Barnes & Noble
A delightfully twisted comedy enacted by an outstanding ensemble cast,
Nurse Betty gives winsome Renee Zellweger her best big-screen role to date. She's adorably ditzy as a small-town Kansas waitress who becomes delusional after witnessing her husband's murder and drives cross-country to Hollywood, where she imagines she can build a new life as a character in her favorite soap opera. Greg Kinnear plays the egotistical actor who believes Betty is an unusually dedicated actress and importunes his producer to give her a part, setting off an improbable but entertaining chain reaction of events. Director Neil LaBute (In the Company of Men) performs a delicate balancing act, offsetting the main storyline's disarming daffiness with a darker-toned subplot involving hit men Morgan Freeman and Chris Rock, whose pursuit of the witness becomes complicated by Freeman's apparent infatuation with her. Nurse Betty defies easy classification; it blends elements of road movies, Hollywood-themed satires, neo-noir thrillers, and Technicolored fairy tales. Think The Wizard of Oz directed by Quentin Tarantino, and you'll be on the right track.
Ed Hulse
All Movie Guide
After two acclaimed independent films in which he took a troubling look at male/female relations, director Neil LaBute moves on to less controversial ground in this dark comedy.
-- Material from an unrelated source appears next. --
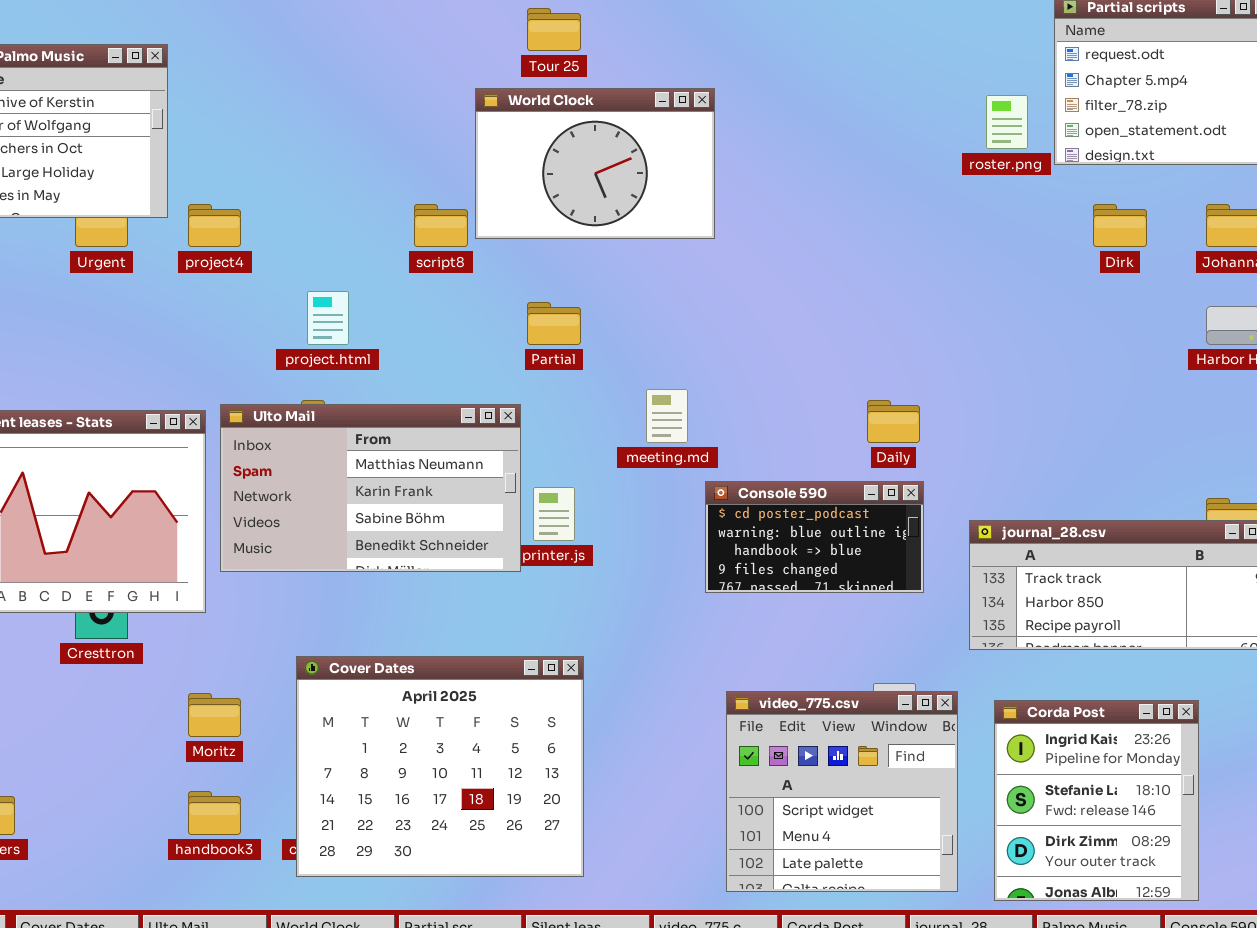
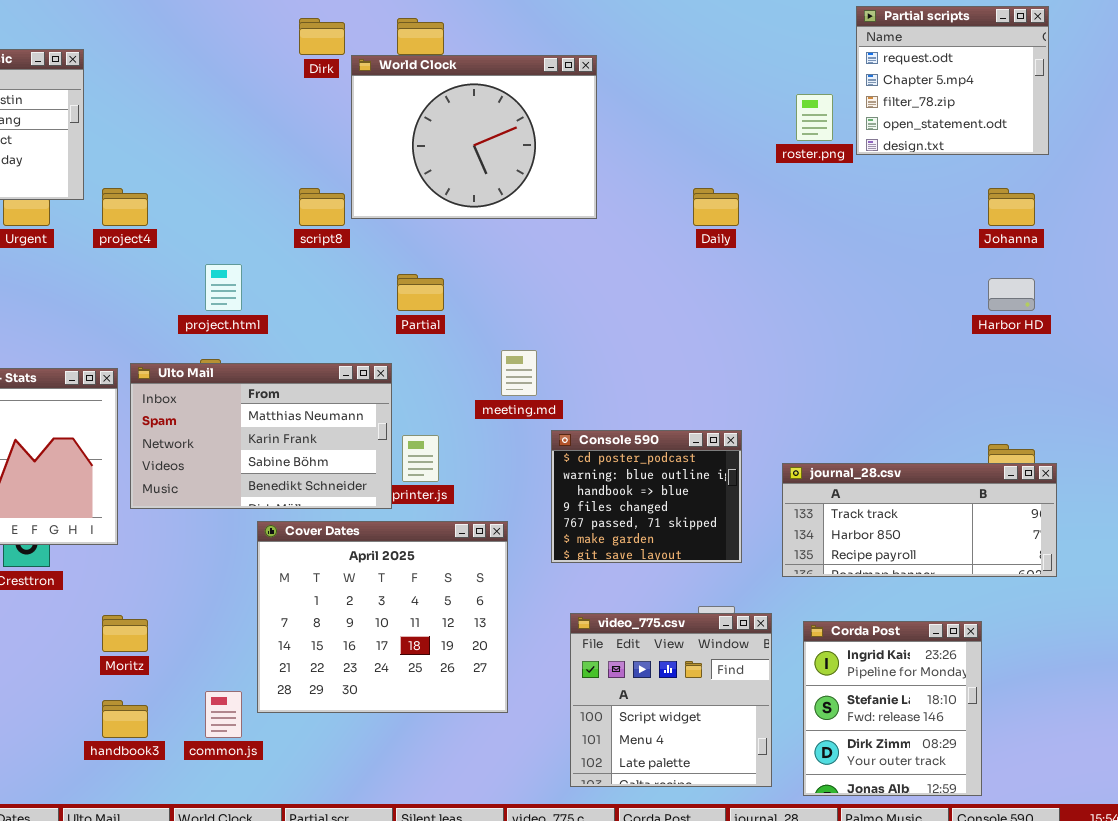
World Clock: [475,88,715,239] -> [351,55,597,219], resized
Dirk: [1093,204,1147,247] -> [299,18,345,55], moved
Daily: [867,400,920,443] -> [693,188,739,226], moved
Console 590: [705,481,924,593] -> [551,430,742,563], resized
Cover Dates: [296,656,584,877] -> [257,521,508,713], moved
Betty Sizemore (Renee Zellweger) is a woman from Kansas City who waits tables at a diner and is married to an insensitive thug named Del (Aaron Eckhart). One of Betty's few pleasures in life is the soap opera A Reason to Love. Her favorite character is handsome Dr. David Ravell, played by George McCord (Greg Kinnear). One night, Del gets involved in a drug deal with a pair of gangsters, Charlie (Morgan Freeman) and his sidekick Wesley (Chris Rock). Del's thoughtless racial slurs lead to an arguement, and the short-tempered Wesley attacks him; Charlie is forced to kill Del, as Betty watches. Dazed and in shock, Betty hops into her car, deciding that the time is right for a date with destiny. Betty tracks down George McCord, and soon the soap's producer Lyla (Allison Janney) is considering Betty for a part on A Reason to Love, not realizing that Betty doesn't want to play Dr. Ravell's nurse and fiance, she wants to be her. Betty, meanwhile, has no idea that the drugs that Del was trying to sell are still in her car, and that Charlie and Wesley are hot on her trail, determined to get the dope and silence her once and for all. Nurse Betty also features Kathleen Wilhoite, Crispin Glover, and Pruitt Taylor Vince. The film was shown in competition at the 2000 Cannes Film Festival, where it won the prize for Best Screenplay. Mark Deming
Entertainment Weekly
The lines between reality and fantasy, goodness and violence, have rarely been so beautifully drawn as in this tangy dark comedy directed by Neil LaBute.